Copy out the lines of the material starting at the line containing "Este ensayo puede" and ending at the line containing "los temas del ensayo", both included, without altering them.

### SUPPLIED DATA
|---|
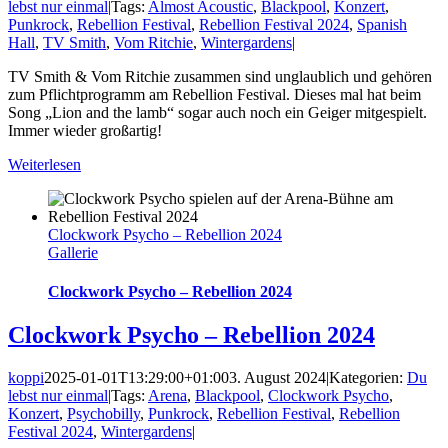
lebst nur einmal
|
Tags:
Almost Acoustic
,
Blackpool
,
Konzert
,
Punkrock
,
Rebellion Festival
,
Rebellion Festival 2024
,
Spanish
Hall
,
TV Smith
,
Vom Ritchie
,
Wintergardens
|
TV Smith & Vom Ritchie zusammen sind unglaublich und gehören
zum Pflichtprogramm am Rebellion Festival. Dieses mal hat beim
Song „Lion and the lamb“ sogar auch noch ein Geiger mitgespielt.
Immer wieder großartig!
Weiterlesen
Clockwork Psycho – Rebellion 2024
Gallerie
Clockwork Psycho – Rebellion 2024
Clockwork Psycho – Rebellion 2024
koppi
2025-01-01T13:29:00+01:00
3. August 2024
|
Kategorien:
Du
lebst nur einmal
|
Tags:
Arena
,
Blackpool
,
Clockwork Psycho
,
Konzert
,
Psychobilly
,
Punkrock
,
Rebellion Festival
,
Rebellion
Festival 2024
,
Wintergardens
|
|---|
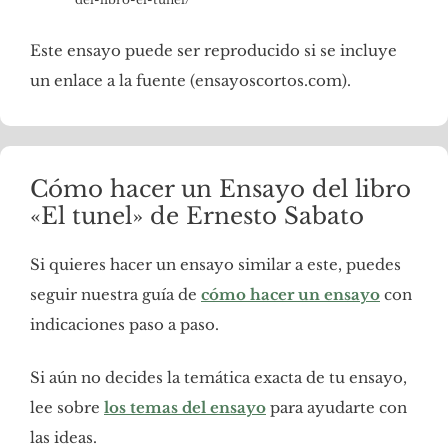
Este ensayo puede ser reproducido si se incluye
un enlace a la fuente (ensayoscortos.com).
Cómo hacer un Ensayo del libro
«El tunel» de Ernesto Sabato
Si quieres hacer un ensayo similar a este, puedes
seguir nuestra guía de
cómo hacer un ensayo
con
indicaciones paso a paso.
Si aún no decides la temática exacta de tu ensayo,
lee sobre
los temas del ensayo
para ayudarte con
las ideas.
|---|
### ANSWER TO THE EXERCISE
Este ensayo puede ser reproducido si se incluye
un enlace a la fuente (ensayoscortos.com).
Cómo hacer un Ensayo del libro
«El tunel» de Ernesto Sabato
Si quieres hacer un ensayo similar a este, puedes
seguir nuestra guía de
cómo hacer un ensayo
con
indicaciones paso a paso.
Si aún no decides la temática exacta de tu ensayo,
lee sobre
los temas del ensayo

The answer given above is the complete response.